(Collected data entries)

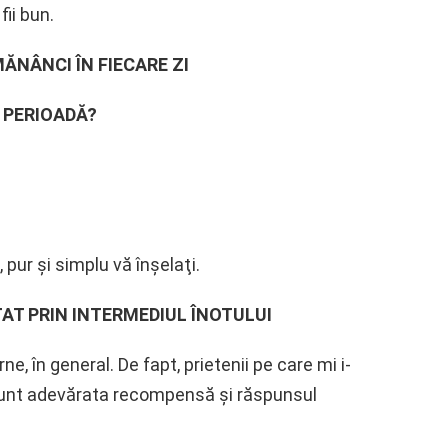
ii bun.
ĂNÂNCI ÎN FIECARE ZI
A PERIOADĂ?
 pur şi simplu vă înşelaţi.
TAT PRIN INTERMEDIUL ÎNOTULUI
e, în general. De fapt, prietenii pe care mi i-
 sunt adevărata recompensă şi răspunsul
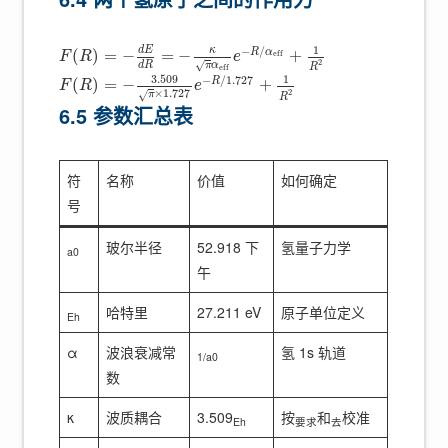
1
−
/
κ
d
E
R
α
(
)
=
−
=
−
+
e
f
f
F
R
e
2
√
d
R
π
α
R
e
f
f
3.509
1
−
/
1.727
R
(
)
=
−
+
F
R
e
×
1.727
2
√
π
R
6.5 参数汇总表
符
名称
价值
如何确定
号
玻尔半径
52.918 下
氢量子力学
a0
午
哈特里
27.211 eV
原子单位定义
Eh
α
波浪衰减常
氢 1s 轨道
1/a0
数
κ
波质耦合
3.509
按
和
校准
Eh
要求
去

* Task directions:
Type out all the records verbatim, minus images.

* Exercise result:
ii bun.
ĂNÂNCI ÎN FIECARE ZI
A PERIOADĂ?
 pur şi simplu vă înşelaţi.
TAT PRIN INTERMEDIUL ÎNOTULUI
e, în general. De fapt, prietenii pe care mi i-
 sunt adevărata recompensă şi răspunsul
1
−
/
κ
d
E
R
α
(
)
=
−
=
−
+
e
f
f
F
R
e
2
√
d
R
π
α
R
e
f
f
3.509
1
−
/
1.727
R
(
)
=
−
+
F
R
e
×
1.727
2
√
π
R
6.5 参数汇总表
符
名称
价值
如何确定
号
玻尔半径
52.918 下
氢量子力学
a0
午
哈特里
27.211 eV
原子单位定义
Eh
α
波浪衰减常
氢 1s 轨道
1/a0
数
κ
波质耦合
3.509
按
和
校准
Eh
要求
去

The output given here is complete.